All eyes have been on the Miami Heat in recent weeks, as they've for All-Star forward Jimmy Butler. That process has been frustratingly slow for everyone involved, and Butler remains on the Wolves, but on Friday evening the Heat did get one deal done.
Miami Heat forward Justise Winslow has agreed to a three-year, $39 million contract extension, league sources told ESPN.
Roc Nation completed the deal with Heat president Pat Riley and general manager Andy Elisburg on Friday afternoon, league sources said.
Winslow was eligible for his rookie extension as part of the NBA's Draft Class of 2015 and faced a Monday deadline to complete an extension. Without an extension, those players can enter restricted free agency on July 1.
Speaking of a potential Butler trade, this extension now makes it highly unlikely that Winslow would be involved.
The signing of Winslow's extension comes with short-term financial implications in any trade scenario that would make it extremely difficult for Miami to include Winslow into an outgoing deal.
Assuming instead that the Heat plan to keep Winslow and make him a part of their core moving forward, this is a solid deal for both sides when viewed in a vacuum -- especially considering that according to Shams Charania, the Heat will have a team option for the final season. While Winslow hasn't quite lived up to expectations, he's shown flashes of being a very disruptive player on the defensive side of the ball, and is still only 22 years old. Keeping him around for a few more seasons to see if they can unlock his offensive game is a pretty low-risk gamble.
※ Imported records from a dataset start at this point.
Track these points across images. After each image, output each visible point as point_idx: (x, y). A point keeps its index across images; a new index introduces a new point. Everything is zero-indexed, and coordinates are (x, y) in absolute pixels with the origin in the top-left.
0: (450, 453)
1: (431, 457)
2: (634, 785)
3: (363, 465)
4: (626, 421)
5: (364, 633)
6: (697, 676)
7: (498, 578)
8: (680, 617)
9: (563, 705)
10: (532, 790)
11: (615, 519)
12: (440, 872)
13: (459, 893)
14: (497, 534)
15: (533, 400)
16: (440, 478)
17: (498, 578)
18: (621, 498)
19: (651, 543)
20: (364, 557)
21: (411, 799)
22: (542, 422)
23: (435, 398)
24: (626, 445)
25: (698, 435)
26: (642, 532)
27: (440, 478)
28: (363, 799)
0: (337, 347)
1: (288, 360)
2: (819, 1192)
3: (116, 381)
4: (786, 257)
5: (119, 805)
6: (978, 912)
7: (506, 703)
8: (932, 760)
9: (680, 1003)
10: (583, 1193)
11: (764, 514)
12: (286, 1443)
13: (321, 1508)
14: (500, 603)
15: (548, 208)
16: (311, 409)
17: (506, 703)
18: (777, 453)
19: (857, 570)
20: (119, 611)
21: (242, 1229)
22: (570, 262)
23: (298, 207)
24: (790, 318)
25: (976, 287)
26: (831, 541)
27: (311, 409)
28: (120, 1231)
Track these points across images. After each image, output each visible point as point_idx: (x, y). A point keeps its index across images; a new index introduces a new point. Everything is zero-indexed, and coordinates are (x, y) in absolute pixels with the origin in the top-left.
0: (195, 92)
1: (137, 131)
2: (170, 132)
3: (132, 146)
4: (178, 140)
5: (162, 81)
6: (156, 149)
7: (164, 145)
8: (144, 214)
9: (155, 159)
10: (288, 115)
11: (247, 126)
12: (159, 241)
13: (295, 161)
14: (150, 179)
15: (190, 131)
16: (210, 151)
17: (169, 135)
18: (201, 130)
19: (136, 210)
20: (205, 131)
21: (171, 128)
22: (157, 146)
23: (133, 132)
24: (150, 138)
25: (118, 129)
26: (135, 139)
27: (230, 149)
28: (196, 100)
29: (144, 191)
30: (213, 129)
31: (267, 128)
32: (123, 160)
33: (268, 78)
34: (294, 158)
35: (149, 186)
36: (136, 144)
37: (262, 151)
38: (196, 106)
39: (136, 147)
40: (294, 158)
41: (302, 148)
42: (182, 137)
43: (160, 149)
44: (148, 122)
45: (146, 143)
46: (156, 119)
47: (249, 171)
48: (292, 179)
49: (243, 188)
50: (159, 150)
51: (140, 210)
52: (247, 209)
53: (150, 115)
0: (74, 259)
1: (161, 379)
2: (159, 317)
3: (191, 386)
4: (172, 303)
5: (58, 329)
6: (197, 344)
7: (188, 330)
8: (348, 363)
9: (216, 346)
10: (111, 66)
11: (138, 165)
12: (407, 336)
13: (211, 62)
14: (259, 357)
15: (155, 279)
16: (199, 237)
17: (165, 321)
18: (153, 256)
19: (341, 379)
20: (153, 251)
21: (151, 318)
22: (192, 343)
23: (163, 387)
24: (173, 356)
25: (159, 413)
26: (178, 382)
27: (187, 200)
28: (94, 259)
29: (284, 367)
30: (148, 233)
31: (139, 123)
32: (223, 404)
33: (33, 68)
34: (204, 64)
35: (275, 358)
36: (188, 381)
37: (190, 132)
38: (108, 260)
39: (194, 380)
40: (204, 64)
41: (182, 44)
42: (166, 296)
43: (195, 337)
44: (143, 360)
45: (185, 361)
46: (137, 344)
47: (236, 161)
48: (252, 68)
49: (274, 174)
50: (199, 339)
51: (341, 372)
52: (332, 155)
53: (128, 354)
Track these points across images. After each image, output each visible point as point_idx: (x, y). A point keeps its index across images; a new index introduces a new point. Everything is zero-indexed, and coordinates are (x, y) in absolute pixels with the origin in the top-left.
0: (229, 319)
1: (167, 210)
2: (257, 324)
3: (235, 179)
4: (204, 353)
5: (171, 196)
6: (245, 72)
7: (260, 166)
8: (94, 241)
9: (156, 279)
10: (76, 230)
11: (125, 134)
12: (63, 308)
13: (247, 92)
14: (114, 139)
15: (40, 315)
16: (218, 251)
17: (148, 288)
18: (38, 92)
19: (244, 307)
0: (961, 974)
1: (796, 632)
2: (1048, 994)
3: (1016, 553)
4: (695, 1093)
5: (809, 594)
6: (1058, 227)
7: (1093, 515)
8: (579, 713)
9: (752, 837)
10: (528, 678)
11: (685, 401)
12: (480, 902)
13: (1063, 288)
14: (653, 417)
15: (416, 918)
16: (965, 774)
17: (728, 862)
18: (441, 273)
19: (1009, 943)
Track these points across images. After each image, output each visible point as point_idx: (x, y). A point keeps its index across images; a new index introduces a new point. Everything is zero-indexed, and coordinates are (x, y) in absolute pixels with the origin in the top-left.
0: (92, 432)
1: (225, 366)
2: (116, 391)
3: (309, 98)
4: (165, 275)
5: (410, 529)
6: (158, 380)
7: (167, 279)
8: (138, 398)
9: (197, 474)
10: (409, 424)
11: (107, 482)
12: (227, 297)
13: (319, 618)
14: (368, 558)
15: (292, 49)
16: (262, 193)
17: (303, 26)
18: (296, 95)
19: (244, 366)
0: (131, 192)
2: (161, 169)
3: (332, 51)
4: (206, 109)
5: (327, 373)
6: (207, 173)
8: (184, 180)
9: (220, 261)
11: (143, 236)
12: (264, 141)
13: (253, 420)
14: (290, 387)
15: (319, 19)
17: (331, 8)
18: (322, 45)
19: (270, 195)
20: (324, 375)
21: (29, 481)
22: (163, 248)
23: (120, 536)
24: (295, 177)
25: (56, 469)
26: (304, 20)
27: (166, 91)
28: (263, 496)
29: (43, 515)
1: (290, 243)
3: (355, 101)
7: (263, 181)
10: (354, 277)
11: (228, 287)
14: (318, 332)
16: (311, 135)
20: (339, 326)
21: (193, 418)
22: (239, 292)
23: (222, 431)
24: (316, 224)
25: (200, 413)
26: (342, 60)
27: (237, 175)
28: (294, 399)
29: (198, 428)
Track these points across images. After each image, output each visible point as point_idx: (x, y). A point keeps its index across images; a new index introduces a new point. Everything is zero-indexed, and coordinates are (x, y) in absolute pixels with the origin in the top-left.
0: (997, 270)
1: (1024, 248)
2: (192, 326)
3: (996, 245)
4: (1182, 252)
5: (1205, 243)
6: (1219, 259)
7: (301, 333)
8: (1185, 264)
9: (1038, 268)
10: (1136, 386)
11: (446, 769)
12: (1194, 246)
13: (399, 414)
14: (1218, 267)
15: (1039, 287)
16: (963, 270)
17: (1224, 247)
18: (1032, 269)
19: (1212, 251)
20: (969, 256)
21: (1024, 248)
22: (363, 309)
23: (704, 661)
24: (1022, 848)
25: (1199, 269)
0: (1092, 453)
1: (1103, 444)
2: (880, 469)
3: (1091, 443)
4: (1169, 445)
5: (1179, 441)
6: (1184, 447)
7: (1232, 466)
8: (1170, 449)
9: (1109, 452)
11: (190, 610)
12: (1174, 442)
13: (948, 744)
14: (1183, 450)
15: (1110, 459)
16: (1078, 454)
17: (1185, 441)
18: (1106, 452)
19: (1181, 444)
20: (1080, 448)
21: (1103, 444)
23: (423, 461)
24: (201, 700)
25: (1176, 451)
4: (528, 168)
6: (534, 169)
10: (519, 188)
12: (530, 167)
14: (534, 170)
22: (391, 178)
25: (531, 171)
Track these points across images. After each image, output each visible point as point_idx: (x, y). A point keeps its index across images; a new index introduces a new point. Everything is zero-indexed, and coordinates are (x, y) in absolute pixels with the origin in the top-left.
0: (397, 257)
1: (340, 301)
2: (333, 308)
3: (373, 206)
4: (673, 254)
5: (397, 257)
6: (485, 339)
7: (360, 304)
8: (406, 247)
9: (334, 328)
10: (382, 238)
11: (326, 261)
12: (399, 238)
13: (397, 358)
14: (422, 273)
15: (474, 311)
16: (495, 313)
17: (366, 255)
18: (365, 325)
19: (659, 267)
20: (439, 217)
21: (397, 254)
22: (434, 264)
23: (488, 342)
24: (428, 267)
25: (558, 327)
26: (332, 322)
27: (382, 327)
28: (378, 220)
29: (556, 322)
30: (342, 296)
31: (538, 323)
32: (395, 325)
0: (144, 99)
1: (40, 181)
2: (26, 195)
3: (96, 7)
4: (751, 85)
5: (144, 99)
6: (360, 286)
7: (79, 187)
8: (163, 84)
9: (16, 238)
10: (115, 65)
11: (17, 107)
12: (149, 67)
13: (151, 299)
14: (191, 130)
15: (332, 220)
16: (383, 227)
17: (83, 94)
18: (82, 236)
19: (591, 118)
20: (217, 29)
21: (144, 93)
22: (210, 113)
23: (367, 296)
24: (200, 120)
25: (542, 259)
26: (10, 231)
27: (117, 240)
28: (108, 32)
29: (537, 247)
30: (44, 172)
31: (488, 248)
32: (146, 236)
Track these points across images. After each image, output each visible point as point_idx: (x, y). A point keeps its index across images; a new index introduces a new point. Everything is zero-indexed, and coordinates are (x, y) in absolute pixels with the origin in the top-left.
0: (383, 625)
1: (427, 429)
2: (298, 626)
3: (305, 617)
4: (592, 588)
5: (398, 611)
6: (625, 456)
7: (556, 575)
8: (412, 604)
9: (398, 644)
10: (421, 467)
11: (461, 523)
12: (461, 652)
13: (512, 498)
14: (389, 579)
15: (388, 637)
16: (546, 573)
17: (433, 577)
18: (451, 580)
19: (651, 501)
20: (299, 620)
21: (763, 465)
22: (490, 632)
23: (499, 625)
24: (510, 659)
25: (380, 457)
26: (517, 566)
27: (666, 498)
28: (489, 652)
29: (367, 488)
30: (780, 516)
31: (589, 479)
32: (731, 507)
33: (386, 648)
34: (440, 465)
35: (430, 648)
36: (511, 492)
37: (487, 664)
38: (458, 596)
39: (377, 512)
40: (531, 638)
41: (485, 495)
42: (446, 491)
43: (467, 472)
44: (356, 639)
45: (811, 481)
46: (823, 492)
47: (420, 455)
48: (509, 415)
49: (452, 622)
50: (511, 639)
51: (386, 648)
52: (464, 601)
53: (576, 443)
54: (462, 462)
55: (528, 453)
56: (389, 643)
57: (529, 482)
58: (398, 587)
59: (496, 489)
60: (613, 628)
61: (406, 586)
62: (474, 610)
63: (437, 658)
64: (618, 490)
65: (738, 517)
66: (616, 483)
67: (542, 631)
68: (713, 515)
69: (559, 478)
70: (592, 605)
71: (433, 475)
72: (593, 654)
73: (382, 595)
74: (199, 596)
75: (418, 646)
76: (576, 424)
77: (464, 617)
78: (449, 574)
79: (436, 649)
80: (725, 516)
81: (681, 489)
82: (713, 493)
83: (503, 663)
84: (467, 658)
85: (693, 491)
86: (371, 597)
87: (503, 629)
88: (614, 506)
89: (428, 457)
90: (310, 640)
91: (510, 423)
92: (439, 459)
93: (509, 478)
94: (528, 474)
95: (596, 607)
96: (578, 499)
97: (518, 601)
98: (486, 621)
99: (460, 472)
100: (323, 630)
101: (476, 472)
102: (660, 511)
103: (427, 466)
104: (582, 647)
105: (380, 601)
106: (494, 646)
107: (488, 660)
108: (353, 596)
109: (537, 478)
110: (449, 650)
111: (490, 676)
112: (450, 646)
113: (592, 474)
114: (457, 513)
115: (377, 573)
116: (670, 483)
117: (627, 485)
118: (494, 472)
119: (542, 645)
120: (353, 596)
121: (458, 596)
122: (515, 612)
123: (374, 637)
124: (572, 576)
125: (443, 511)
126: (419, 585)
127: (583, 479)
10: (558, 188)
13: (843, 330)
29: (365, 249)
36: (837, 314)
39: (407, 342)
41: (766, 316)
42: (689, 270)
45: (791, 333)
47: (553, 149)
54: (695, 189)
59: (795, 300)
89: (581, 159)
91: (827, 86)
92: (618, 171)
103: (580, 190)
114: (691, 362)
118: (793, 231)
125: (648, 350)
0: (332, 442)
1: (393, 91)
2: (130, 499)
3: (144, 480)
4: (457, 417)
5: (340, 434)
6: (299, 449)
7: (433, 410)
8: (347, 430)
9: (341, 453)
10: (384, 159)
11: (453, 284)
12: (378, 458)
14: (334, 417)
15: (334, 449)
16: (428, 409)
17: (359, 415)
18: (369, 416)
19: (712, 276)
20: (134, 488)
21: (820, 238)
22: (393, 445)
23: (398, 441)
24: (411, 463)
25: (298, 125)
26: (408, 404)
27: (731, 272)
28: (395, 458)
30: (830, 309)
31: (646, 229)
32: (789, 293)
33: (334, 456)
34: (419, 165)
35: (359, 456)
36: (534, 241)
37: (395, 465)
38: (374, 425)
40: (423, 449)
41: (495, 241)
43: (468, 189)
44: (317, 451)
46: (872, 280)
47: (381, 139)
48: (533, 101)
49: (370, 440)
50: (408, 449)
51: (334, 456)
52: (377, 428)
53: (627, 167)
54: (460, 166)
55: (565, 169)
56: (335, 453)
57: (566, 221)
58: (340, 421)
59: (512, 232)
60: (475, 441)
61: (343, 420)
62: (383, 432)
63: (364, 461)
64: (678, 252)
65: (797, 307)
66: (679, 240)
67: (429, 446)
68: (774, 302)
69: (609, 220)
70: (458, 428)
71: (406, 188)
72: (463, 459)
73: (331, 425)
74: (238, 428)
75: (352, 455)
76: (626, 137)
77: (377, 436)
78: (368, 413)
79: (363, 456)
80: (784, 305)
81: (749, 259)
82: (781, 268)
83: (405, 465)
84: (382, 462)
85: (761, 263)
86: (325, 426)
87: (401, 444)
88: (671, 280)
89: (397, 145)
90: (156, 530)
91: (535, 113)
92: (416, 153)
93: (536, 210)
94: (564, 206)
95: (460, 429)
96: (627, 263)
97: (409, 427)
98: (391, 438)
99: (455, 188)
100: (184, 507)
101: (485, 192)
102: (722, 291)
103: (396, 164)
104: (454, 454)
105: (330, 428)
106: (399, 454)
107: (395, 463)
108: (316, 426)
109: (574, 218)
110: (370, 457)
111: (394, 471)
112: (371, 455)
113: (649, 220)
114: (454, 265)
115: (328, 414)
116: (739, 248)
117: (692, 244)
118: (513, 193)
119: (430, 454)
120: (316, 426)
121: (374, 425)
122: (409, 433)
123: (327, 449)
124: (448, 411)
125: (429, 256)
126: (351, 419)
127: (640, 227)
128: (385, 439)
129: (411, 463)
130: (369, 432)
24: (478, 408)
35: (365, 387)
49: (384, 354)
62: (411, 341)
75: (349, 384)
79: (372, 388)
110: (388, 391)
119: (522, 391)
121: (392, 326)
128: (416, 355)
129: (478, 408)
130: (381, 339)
And for Winslow, of course, he gets at least two seasons of making $13M per year. That's not half bad.
The problem for the Heat, is that you can't view this deal in a vacuum, and must instead take it in conjunction with their other moves. And unfortunately for them, this is yet another example of locking up a very solid, but not great player. On their own, deals in the $10M-15M range for the likes of Winslow, Josh Richardson, Kelly Olynyk and James Johnson are nice moves. But making your entire team out of solid guys on solid deals not only limits your ability to acquire a star, but also lowers your ceiling, as the Heat have found out in the past few seasons.